The output comes quickly for n from 1 through 20, slowly for n from 21 through 23, and too slowly or not at all for n at least 24.

The results (n,a) are as follows:

(1,2), (2,6), (3,18), (4,48), (5,128), (6,336), (7,882), (8,2310), (9,6050), (10,15840), (11,41472), (12,108576), (13,284258), (14,744198), (15,1948338), (16,5100816),

(17,13354112), (18,34961520), (19,91530450), (20,239629830), (21,627359042), (22,1642447296), (23,4299982848), (24,11257501248), (25,29472520898), ...

I discovered, denoting the a that belongs to n by a_{n}:

if a_{2m+1}/a_{2m} = p/q (lowest terms), then both a_{2m+2}/a_{2m+1} and a_{2m+3}/a_{2m+2} are equal to (p^{2}-1)/(pq).

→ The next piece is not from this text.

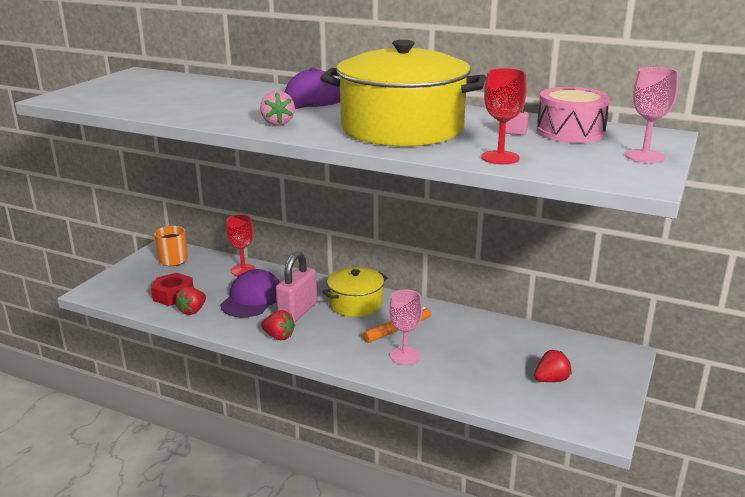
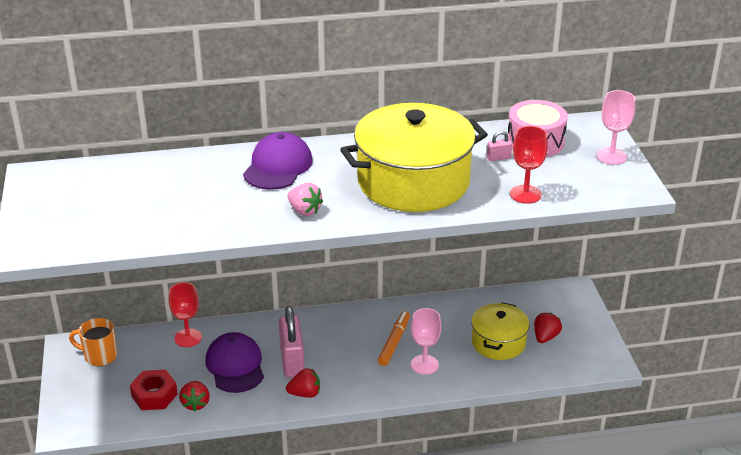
camera: 35 degrees left, 10 degrees up
yellow pot [322,267,388,317] -> yellow pot moved to [471,302,530,360]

The sequence of factors 3, 8/3, 21/8, 55/21, 144/55, 377/144, 987/377, ... seems to tend to 2.618... = (3+√5)/2.

We now see that the sequence a_{n} begins as follows:

2*1*1, 2*1*3, 2*3*3, 2*3*8, 2*8*8, 2*8*21, 2*21*21, 2*21*55, 2*55*55, 2*55*144, 2*144*144, 2*144*377, 2*377*377, 2*377*987, ...

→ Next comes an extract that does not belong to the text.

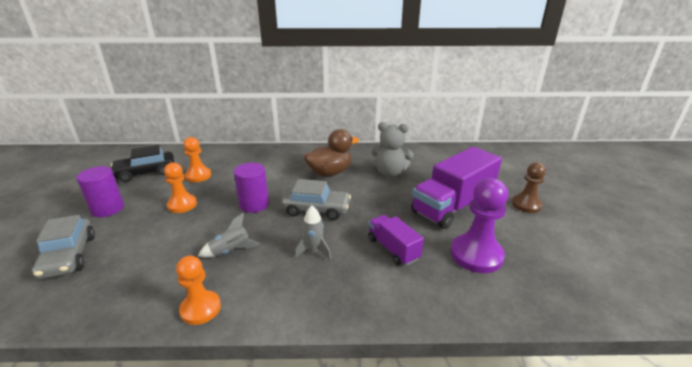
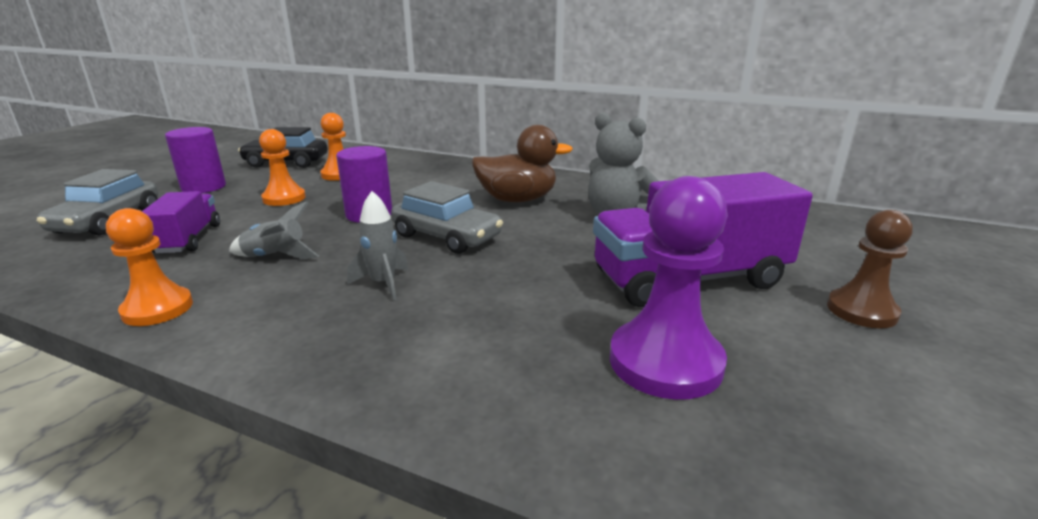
camera: 25 degrees right, 5 degrees down
purple truck [368,215,424,266] -> purple truck moved to [142,191,220,254]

Here we can decompose the sequence 1,3,8,21,55,144,377,987, ... as follows: 1*1, 1*3, 2*4, 3*7, 5*11, 8*18, 13*29, 21*47, ... so it is the product of two Fibonacci sequences.

If we denote by F the Fibonacci sequence 1,1,2,3,5,8,13,21, ... and by G the Fibonacci sequence 1,3,4,7,11,18,29,47, ...
and by x the product with x_{m}:=F_{m}*G_{m},

then we find x_{m}=F_{2m} and (for these low values of m):

a_{2m-1} = 2*x_{m}*x_{m} and a_{2m} = 2*x_{m}*x_{m+1}.

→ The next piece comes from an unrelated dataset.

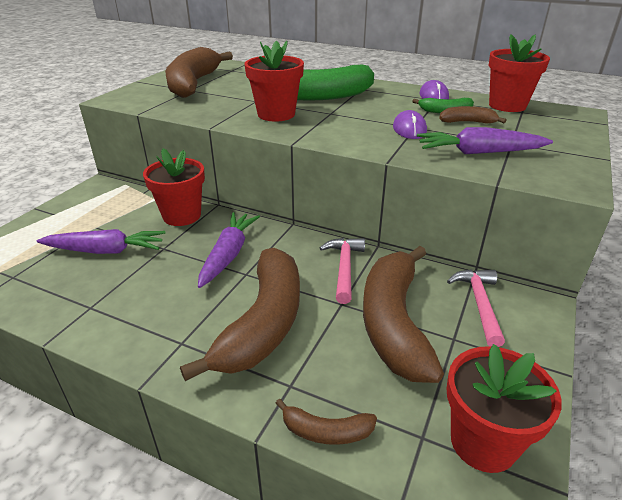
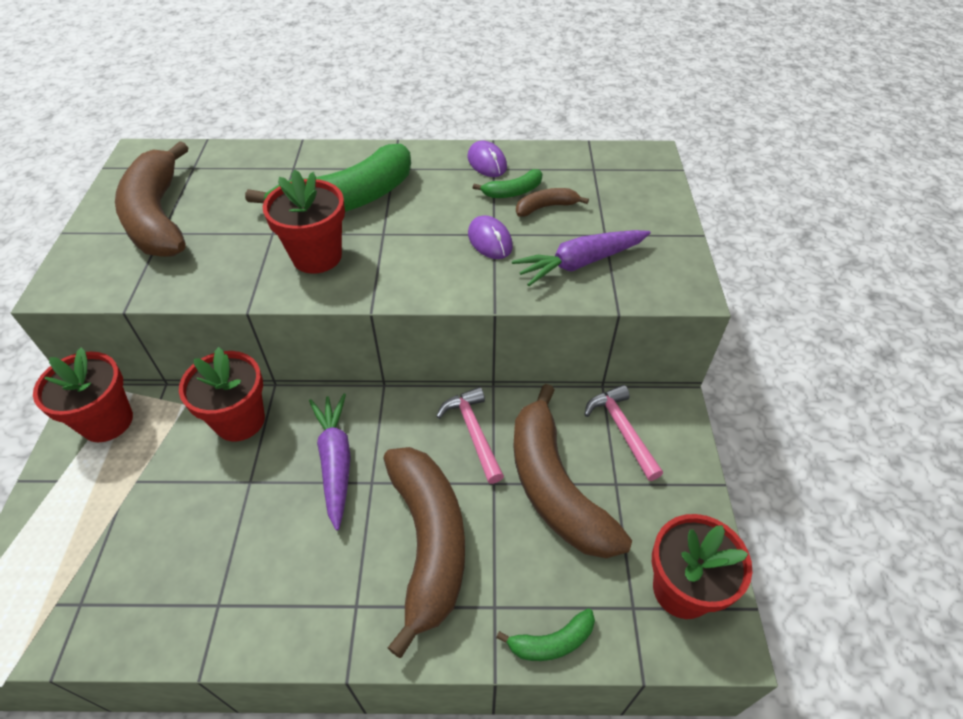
camera: 25 degrees left, 15 degrees up
purple carrot [37,229,165,254] -> none
brown banana [276,399,377,445] -> green banana [496,608,595,661]
red flower pot [488,34,550,112] -> red flower pot moved to [33,348,133,442]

To prove with induction that this holds for all natural m, we still need some combinatorial argument that explains why for all natural m should hold

a_{2m+1}/a_{2m} = a_{2m}/a_{2m-1} = F_{2m+2}/F_{2m}.

(O.P.Lossers suggests the sequence is also generated by the recurrence a_{n+1} - a_{n-1} = 2F_{2n}.)